Otra familia de tantas
Gilma Luque (Ciudad de México, 1977) es autora de cinco novelas en las que se exploran temas de diversa traza. No obstante, a pesar de las diferencias en cuanto a los temas, el uso del lenguaje y las metáforas con las que la autora proporciona plasticidad y elocuencia a las acciones descritas en sus obras, hay algunos tópicos que se presentan con frecuencia en su escritura. El recuerdo, por ejemplo, es un elemento recurrente en su novelística; prueba de ello es su obra más reciente El hombre en el jardín.
Inés, personaje central de esta novela, a partir de sus recuerdos reconstruye la vida de sus abuelos y sus padres.

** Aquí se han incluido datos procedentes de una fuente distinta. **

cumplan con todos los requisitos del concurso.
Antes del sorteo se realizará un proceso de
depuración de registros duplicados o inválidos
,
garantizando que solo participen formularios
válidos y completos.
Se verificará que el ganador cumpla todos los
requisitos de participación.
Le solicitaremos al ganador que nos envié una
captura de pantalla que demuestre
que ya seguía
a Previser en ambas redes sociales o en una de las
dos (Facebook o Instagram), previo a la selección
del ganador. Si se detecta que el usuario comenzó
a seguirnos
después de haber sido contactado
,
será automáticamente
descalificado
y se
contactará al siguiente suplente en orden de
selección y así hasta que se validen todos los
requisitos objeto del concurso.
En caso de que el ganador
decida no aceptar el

También narra su propia historia de amor y la desaparición de Emilio, su esposo, un hombre con el que ella, poco a poco, dejará de relacionarse a pesar de que comparten la misma casa.
Sobre esta novela de muy reciente aparición, hemos de destacar no pocos elementos que la convierten en una obra interesante, gracias tanto al tono y el ritmo (que podríamos equiparar a un triste adagio sostenuto), como al punto de vista desde el que la narradora cuenta su vida y la profundidad con la que se explora la ausencia de una madre que decide abandonar a su hija, la figura de un padre distante, el desamor, la pérdida y la gentrificación, entre muchos temas más.
Lo que destaca desde las primeras páginas es su carácter fragmentario. La obra está compuesta de pequeños capítulos y cada uno de ellos se concentra en un momento particular de la historia de Inés. En alguno de esos capítulos la narradora describe la relación que tuvo con Aurelia, su madre. Concluye este capítulo y comienza otro en el que Inés ya es una mujer de cuarenta y cuatro años en una casa poblada de ausencias, llena de polvo. Damos la vuelta a la página e Inés, muy joven, aparece con un libro de Phillip Roth entre las manos y aguarda la salida de un avión mientras observa a un hombre de cabello desordenado y barba crecida. Un capítulo más y nos enteramos de que ese hombre es Emilio, el esposo de Inés, que luego vivirá en el jardín. Un jardín oscuro, borrascoso, porque de pronto, en un salto de página, el jardín idílico de la infancia se ha transformado en una selva incomprensible que no sólo devora el orden y la belleza, sino que se convierte en el símbolo de la apatía y el desencuentro entre los amantes. Así, Gilma Luque nos conduce por los pasillos de la memoria de Inés, pero selecciona sólo aquellos recuerdos que son imprescindibles para que comprendamos que la vida de una persona en aparente unidad, está hecha de esas ráfagas de miedo, asco, desarraigo, deseo, odio y amor que nos reconstruyen cada día de modo dinámico.
Por otro lado, los personajes de esta novela apenas tienen carne humana; más que real, su peso es mítico. No poseen rasgos específicos y no necesitan tenerlos pues lo que importa es la idea que encarnan: el abuelo que simboliza la sabiduría; la abuela que representa a la madre nutricia; Patrick es el padre torpe, capaz de amar, pero incompetente para hacerlo. Inés, la mujer que sueña o, mejor dicho, la mujer que recuerda que alguna vez soñó, y Emilio es el amante que se clava en la carne con su olor a paraíso, y que se desvanece, enigmático, porque es regla inveterada el hecho de que los seres humanos, tarde o temprano ‒como Adán y Eva‒, seremos expulsados del Edén. Así sucede en El hombre en el jardín, los amantes salen huyendo de la casa en la playa, es decir, del paraíso, porque en la sensibilidad contemporánea el mar, el sol y las playas con sus atardeceres remojados en ginebra, tienen tintes paradisíacos. Y tiempo después también son expulsados de la casa de los abuelos, en Ciudad de México, una ciudad en la que todo pequeño solar ha de convertirse en la cuna de un enorme rascacielos.
Decía Marguerite Yourcenar que las historias de amor se parecen todas, y quizá tenía razón, es un tema tan añejo como Aquiles y Patroclo, Eloísa y Abelardo, León y Emma, Inés y Emilio… Gilma Luque nos cuenta la misma historia pero según su particular sensibilidad, y en esa manera de contarnos lo que ya sabemos o incluso lo que hemos vivido, radica su originalidad y su aportación tanto al tema del amor, como a la historia de la literatura. Ya lo decía Tolstoi, todas las familias felices se parecen, mientras que las infelices lo son, pero a su modo, y la familia de Inés también lo es, a su manera.